Nous avons également eu droit à un petit moment d'émotion quand un de ses camarades de classe, Jon, est venu lui exposer son point de vue et exprimer ses sentiments. Après une déclaration touchante, il a posé la seule question auquel il avait droit, et demandé si son amour était réciproque.
Toutes les conversations se sont tues et tous les spectateurs se sont suspendus aux lèvres de notre perturbateur. Après un temps qui nous a à tous paru infiniment long, il a décidé de ne pas répondre, car ce n'était pas vraiment en rapport avec son action. Une larme a roulé sur la joue d'Evan. Leurs regards se sont ensuite fixés pendant un long moment, puis Evan a murmuré quelque chose que personne n'a entendu sauf Jon. Ce dernier a également versé une larme avant de partir la tête basse. Il a refusé de répondre aux questions.
Evan continue cependant de répondre aux questions. Comment va-t-il faire cette nuit ? Il n'a pas non plus mangé depuis qu'il s'est installé. Tout le monde s'interroge mais il continue sa performance.
Et vous, quelle questions souhaiteriez-vous lui poser ?"

MARLÈNE

Tu étais inspiré !

PAULO

Il m'intrigue.

MARLÈNE

Tu es bien mélioratif dans ton article... c'est quand même un gamin qui fait un chantage au suicide délirant.

PAULO

Ce n'est pas que ça, il l'a bien expliqué lui-même...

MARLÈNE

Tu es vraiment laxiste.

PAULO

Son action résonne en moi, on peut dire. Je... pense que je le comprend...

MARLÈNE

Peuh !

PAULO

Et toi ? Fais voir !

MARLÈNE

Non.

PAULO se lève et saisit le bloc note de MARLÈNE. Elle lève les yeux au ciel, croise les bras puis fixe le sol. PAULO se met alors à lire l'article dans sa tête puis laisse échapper quelques exclamations de dédain.

PAULO

Hein ? Que... Mais quoi ? Mais pourquoi... peuh !

MARLÈNE

C'est bon, tu as finis ton cirque ?

PAULO sur un ton pompeux

"Evan D, le grand enfant qui se prenait pour un révolutionnaire.
Un article de Marlène H."
à Marlène : Tu n'es pas trop dure ? Il essaie de faire changer les choses, lui, au moins ! Pas comme notre génération bonne à écrire des torchons !

MARLÈNE, lassée

Arrête...

PAULO, s'emportant soudain

Je ne te comprend pas. Il est motivé, il fait parler de lui, il est intelligent... et toi tu le rabaisse comme ça ! Tu le dénigre totalement, réduisant à néant son effort ! Tu détruis son concept et sa personne par tes mauvais mots !

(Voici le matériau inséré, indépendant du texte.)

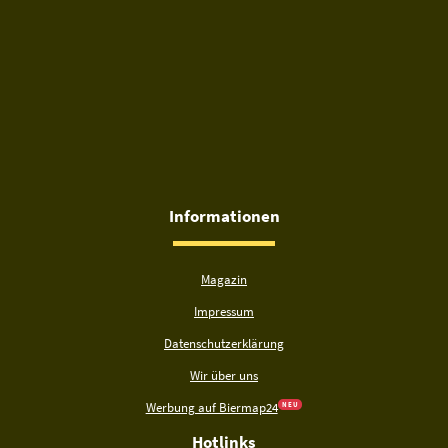
Informationen
Magazin
Impressum
Datenschutzerklärung
Wir über uns
Werbung auf Biermap24
N E U
Hotlinks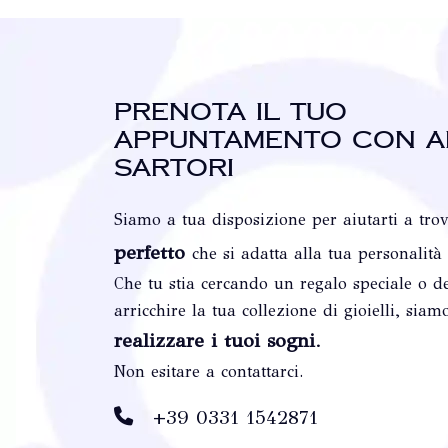
Prenota il tuo
appuntamento con A
Sartori
Siamo a tua disposizione per aiutarti a tro
perfetto
che si adatta alla tua personalità
Che tu stia cercando un regalo speciale o de
arricchire la tua collezione di gioielli, siam
realizzare i tuoi sogni
.
Non esitare a contattarci.
+39 0331 1542871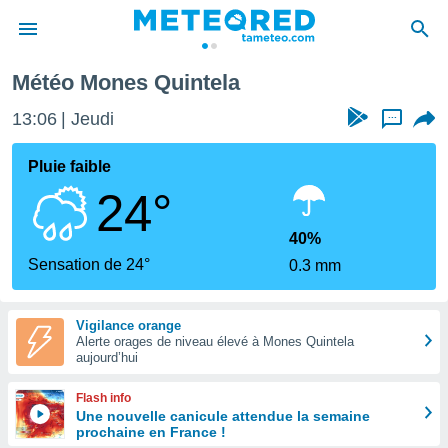
Météo Mones Quintela
e
ntialité
13:06
Jeudi
...
enu de
o.com
Pluie faible
o.com) a
24°
aré par
onnels
40%
arantir
Sensation de 24°
0.3 mm
té des
ions
. Vous
Vigilance orange
accéder
Alerte orages de niveau élevé à Mones Quintela
e en
aujourd’hui
 les
Flash info
s :
Une nouvelle canicule attendue la semaine
prochaine en France !
r les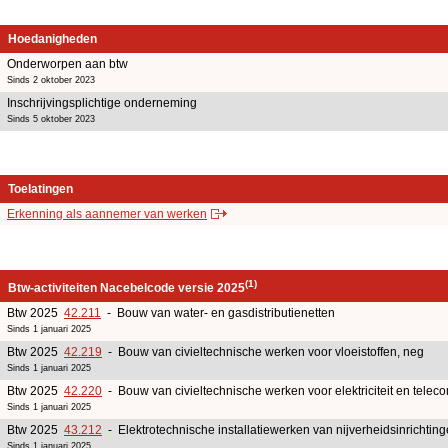
Hoedanigheden
Onderworpen aan btw
Sinds 2 oktober 2023
Inschrijvingsplichtige onderneming
Sinds 5 oktober 2023
Toelatingen
Erkenning als aannemer van werken
(1)
Btw-activiteiten Nacebelcode versie 2025
Btw 2025
42.211
- Bouw van water- en gasdistributienetten
Sinds 1 januari 2025
Btw 2025
42.219
- Bouw van civieltechnische werken voor vloeistoffen, neg
Sinds 1 januari 2025
Btw 2025
42.220
- Bouw van civieltechnische werken voor elektriciteit en telec
Sinds 1 januari 2025
Btw 2025
43.212
- Elektrotechnische installatiewerken van nijverheidsinrichtin
Sinds 1 januari 2025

MARLÈNE, criant à son tour

Mais c'est toi qui ne comprend pas ! Il va se suicider ! Mourir ! Pour ses idées, alors que nous sommes en 2024 ! Il veut faire changer les choses sans se rendre compte qu'à la fin... il va vraiment le faire, Paulo ! Il veut mourir ! Et si mon article permet qu'il vive quelques secondes de plus, même s'il est horrible, alors je ne regrette pas un seul mot !
Il en entendra parler. Et peut-être qu'à ce moment là il réfléchira. Il réfléchira aux vies qu'il va briser en partant, cet égoïste. Et peut-être qu'il changera d'avis. Sa sortie de scène aura moins de panache mais il sortira debout, et pas dans un joli cercueil à sa taille.

PAULO reste un moment à fixer MARLÈNE, puis il se détourne.

PAULO

J'ai besoin d'être seul.

Il sort. MARLÈNE s'affale sur sa chaise, se prend la tête dans ses mains. Regarde le sol, renifle un peu.

MARLÈNE

J'ai raison, n'est ce pas ? Il ne peut pas mourir comme ça... Il n'a pas encore dix-huit ans... il faut l'en empêcher...

PAULO entre en courant

PAULO :

Marlène ! Il se passe quelque chose ! Viens vite ! C'est...

MARLÈNE

Je... désolé pour tout a l'heure mais....

PAULO

On a plus le temps ! Viens !

Marlène ramasse son sac, son téléphone et son bloc note, et ils sortent en courant.